CVE-2025-31593: 
WordPress vulnerability analysis and mitigation

Improper Neutralization of Input During Web Page Generation ('Cross-site Scripting') vulnerability exists in OpenMenu WordPress plugin through version 3.5. The vulnerability allows Stored XSS attacks (NVD).

The vulnerability is classified as a Cross-Site Scripting (XSS) issue, specifically of the stored XSS variant, affecting the OpenMenu WordPress plugin. The vulnerability has been assigned a CVSS v3.1 Base Score of 6.5 MEDIUM (Vector: CVSS:3.1/AV:N/AC:L/PR:L/UI:R/S:C/C:L/I:L/A:L). The issue is tracked under CWE-79 (Improper Neutralization of Input During Web Page Generation) (NVD).

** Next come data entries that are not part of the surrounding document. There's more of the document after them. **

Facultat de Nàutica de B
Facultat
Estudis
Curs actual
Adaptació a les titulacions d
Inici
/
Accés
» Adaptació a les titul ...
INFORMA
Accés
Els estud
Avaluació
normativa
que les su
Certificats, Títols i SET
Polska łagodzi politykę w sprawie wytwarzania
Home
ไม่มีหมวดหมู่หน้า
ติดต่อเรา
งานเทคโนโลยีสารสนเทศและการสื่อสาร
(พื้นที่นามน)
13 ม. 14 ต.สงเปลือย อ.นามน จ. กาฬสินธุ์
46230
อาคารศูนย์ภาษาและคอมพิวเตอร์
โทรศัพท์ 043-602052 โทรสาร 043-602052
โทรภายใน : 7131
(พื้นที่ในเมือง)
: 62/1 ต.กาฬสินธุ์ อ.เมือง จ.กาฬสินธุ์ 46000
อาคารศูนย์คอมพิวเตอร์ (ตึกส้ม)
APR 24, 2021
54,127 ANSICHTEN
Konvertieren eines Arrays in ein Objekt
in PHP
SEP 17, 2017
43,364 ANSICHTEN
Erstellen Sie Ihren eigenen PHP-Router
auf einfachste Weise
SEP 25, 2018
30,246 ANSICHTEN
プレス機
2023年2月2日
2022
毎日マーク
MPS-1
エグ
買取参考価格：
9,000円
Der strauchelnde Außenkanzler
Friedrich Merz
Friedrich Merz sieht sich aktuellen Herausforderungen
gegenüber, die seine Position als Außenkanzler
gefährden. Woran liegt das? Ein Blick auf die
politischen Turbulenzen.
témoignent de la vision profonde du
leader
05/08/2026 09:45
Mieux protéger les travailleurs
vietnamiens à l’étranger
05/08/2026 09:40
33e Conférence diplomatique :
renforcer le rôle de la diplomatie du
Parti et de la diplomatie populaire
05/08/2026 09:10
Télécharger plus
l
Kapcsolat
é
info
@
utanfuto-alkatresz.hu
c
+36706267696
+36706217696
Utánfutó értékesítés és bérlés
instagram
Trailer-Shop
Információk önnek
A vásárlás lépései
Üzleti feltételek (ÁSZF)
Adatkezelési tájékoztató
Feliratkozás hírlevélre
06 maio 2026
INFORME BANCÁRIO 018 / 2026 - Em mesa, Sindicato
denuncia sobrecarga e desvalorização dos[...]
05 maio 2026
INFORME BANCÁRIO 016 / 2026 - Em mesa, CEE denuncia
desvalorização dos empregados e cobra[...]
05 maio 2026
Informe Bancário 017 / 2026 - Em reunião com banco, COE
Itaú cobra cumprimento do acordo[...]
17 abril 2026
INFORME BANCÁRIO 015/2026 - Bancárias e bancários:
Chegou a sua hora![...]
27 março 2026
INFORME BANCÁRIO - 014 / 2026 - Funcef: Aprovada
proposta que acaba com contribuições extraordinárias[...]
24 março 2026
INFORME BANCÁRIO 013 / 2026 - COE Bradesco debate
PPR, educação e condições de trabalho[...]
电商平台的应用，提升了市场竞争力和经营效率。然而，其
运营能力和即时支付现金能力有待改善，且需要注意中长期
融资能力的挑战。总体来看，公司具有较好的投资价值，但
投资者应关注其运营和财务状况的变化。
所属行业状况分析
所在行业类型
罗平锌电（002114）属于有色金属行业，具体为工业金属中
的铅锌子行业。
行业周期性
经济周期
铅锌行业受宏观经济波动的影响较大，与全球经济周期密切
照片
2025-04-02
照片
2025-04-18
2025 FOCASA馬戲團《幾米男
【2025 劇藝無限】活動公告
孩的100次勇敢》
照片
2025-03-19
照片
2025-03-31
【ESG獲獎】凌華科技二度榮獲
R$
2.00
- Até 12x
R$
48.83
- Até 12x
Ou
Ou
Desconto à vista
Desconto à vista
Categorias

If successfully exploited, this vulnerability could allow attackers to inject malicious web scripts that execute in users' browsers when they view affected pages. This could lead to theft of sensitive data, session hijacking, or other malicious actions performed in the context of the affected users' sessions (NVD).

Users should upgrade OpenMenu to a version newer than 3.5 if available. If an upgrade is not possible, it is recommended to implement additional security controls to filter and validate user input, and consider using Web Application Firewall (WAF) rules to detect and block XSS attempts (NVD).